§ WORK REQUEST
Report how many lines in the items below contain the string "dossier". Give only the number.

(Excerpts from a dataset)
"""

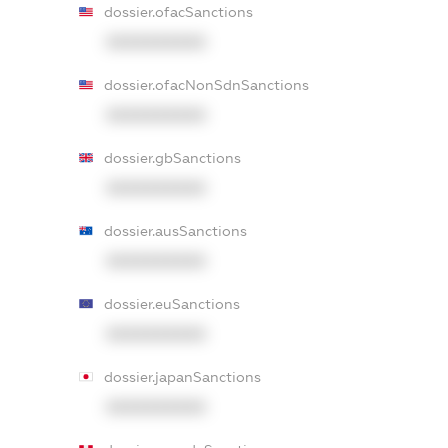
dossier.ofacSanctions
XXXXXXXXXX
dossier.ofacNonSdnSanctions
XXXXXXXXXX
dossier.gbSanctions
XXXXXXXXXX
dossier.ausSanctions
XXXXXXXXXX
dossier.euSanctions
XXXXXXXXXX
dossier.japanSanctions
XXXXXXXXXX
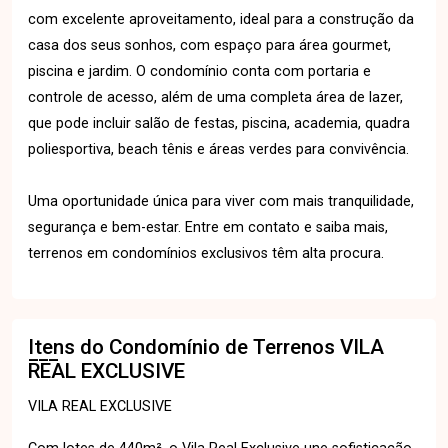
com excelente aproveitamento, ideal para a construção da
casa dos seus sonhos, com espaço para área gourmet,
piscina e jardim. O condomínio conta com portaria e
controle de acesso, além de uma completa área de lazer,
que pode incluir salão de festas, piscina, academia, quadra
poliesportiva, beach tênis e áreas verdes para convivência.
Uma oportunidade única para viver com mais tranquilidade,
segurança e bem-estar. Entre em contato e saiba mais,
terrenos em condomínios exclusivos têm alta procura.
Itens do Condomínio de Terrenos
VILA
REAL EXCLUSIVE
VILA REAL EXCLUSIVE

"""

§ EXPECTED ANSWER
6